### [Data records]
·····
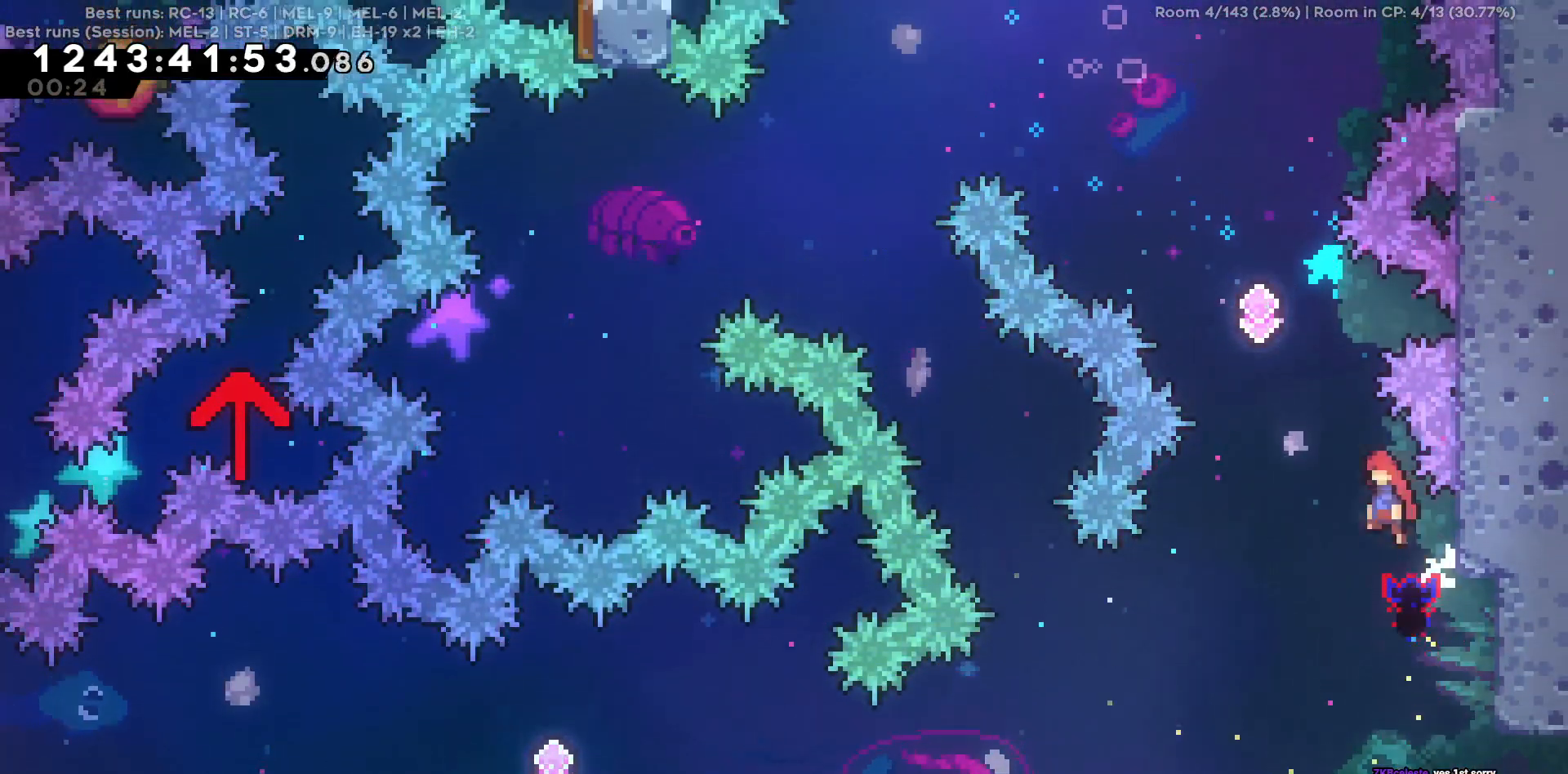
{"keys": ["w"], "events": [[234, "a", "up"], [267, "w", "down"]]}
·····
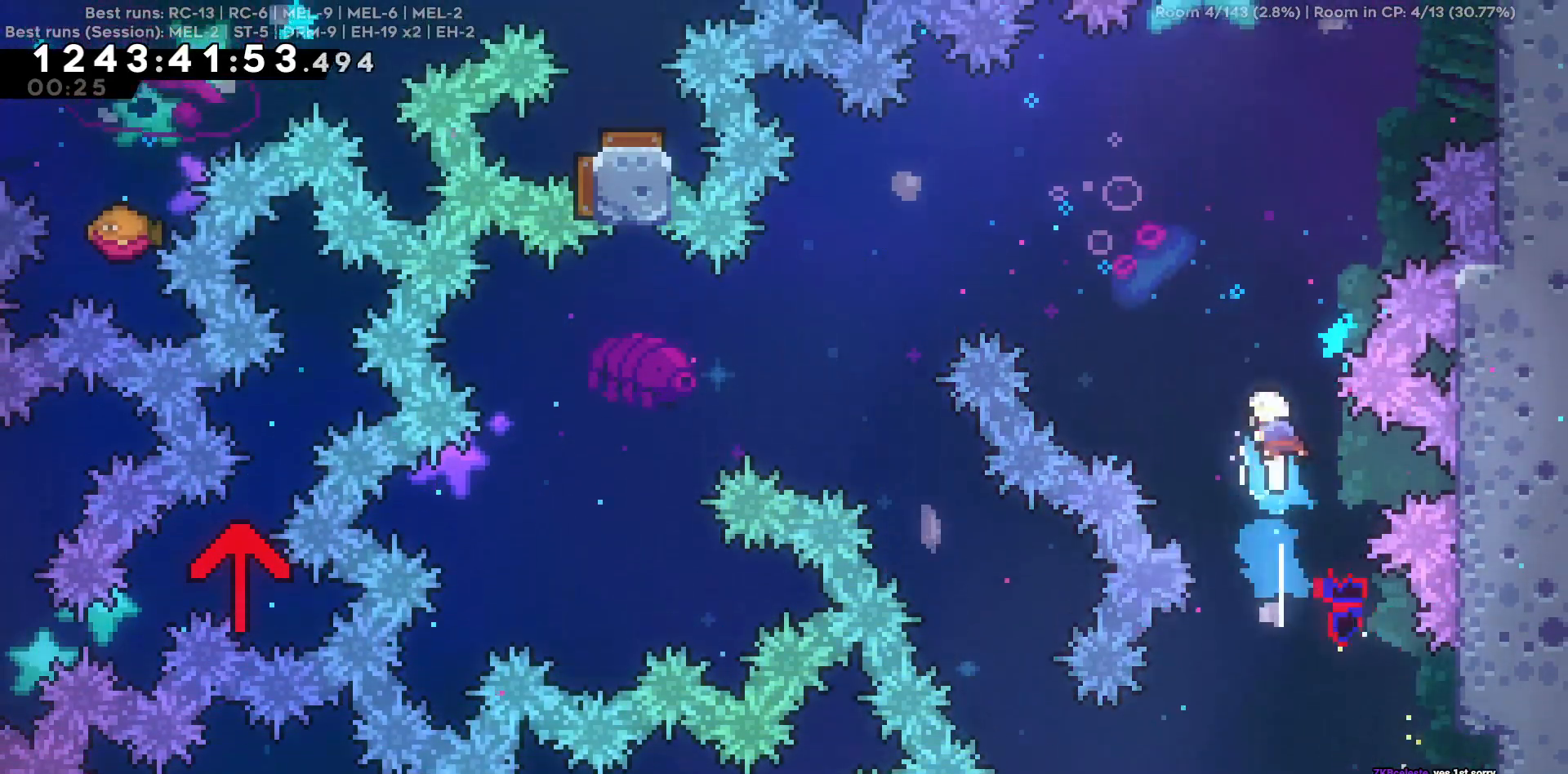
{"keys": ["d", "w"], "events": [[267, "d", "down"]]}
·····
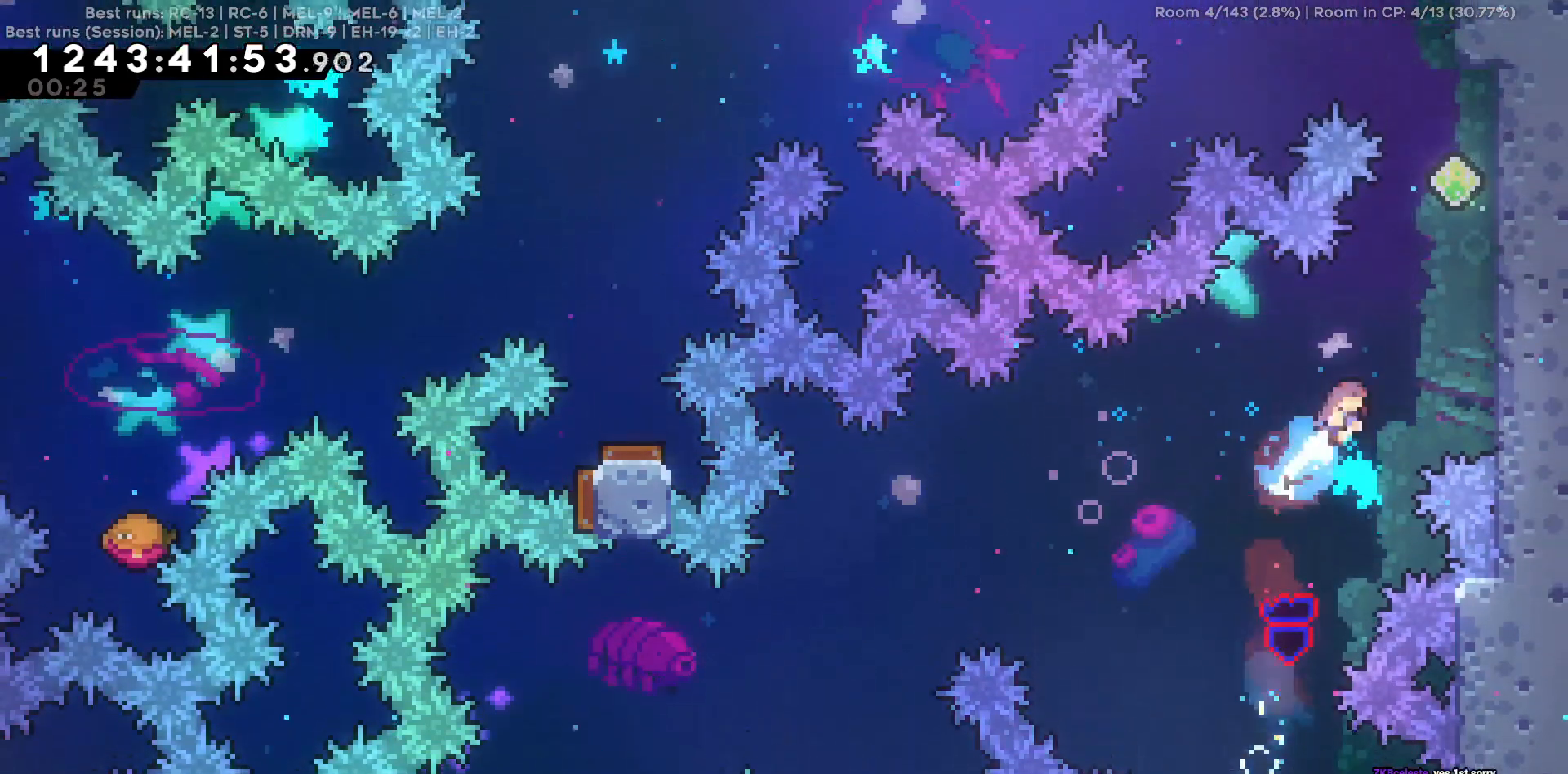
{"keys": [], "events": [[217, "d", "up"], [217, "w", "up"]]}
·····
### [Problem requirements]
Nothing but a number belongs in the answer: the number of lines above that contain "down".

### [Exercise result]
2